Daniel Klotz, Frederik Kratzert, Martin Gauch, Alden Keefe Sampson, Günter Klambauer, Sepp Hochreiter, and Grey Nearing
Machine learning algorithms perform well in a variety of environmental modeling tasks, but typically do not provide uncertainty estimates. Here, we benchmark several methods for uncertainty estimation in hydrology with deep learning. We employ previously developed rainfall-runoff model based on the Long Short-Term Memory (LSTM) network, with an additional hidden layer for flexibility.
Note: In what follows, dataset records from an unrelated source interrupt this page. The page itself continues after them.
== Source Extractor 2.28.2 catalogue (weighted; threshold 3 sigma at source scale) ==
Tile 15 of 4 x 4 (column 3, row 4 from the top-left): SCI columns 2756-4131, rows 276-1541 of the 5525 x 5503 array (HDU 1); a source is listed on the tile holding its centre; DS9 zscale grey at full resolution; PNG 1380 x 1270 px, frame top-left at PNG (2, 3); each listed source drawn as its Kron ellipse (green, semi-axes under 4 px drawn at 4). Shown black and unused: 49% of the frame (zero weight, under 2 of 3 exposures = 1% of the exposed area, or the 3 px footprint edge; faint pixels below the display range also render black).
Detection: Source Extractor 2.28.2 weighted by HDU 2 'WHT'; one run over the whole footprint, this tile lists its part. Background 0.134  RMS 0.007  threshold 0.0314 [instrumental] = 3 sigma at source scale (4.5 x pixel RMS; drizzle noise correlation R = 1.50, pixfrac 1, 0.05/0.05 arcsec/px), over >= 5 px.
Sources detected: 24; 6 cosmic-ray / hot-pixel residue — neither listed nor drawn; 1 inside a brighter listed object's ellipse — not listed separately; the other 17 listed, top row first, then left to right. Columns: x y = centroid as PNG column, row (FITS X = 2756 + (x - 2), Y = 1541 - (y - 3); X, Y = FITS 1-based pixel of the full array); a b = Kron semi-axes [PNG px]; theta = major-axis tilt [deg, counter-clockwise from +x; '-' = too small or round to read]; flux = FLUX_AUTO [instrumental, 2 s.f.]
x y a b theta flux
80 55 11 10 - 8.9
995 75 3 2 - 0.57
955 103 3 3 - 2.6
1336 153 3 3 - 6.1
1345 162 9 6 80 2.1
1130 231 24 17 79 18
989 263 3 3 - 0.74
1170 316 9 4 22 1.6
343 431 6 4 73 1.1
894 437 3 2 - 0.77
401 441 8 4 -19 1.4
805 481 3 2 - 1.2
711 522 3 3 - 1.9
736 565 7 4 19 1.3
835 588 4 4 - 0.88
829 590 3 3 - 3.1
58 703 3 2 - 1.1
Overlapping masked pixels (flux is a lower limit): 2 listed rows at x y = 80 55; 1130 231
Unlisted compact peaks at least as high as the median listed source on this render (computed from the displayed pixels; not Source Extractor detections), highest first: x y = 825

We build benchmarks using data from the Catchment Attributes and Meteorology for Large-sample Studies (CAMELS) dataset. CAMELS is a standard public dataset containing daily meteorological data and geological attributes for basins across contiguous United States from 1980 through 2010. For comparing uncertainty estimates, we use reliability and resolution as metrics. Reliability, which measures consistency in the uncertainty estimates with respect to observations, is evaluated with the probability plots; resolution, which reflects the width of the distribution, is evaluated with a statistics set.
To make uncertainty predictions, we adapt three approaches based on Mixture Density Networks (MDNs) and one based on Monte Carlo Dropout (MCD). MDNs use a neural network to mix probability densities of components, which are simple distributions such as Gaussian. MCD is a regularization technique that randomly ignores specific network units during training. Our results show that MDNs, in particular with asymmetric Laplacian distributions, perform better than MCD. We demonstrate that deep learning models can produce statistically reliable uncertainty estimates.
Hydrology and Earth System Sciences, under review, 2021-03-15.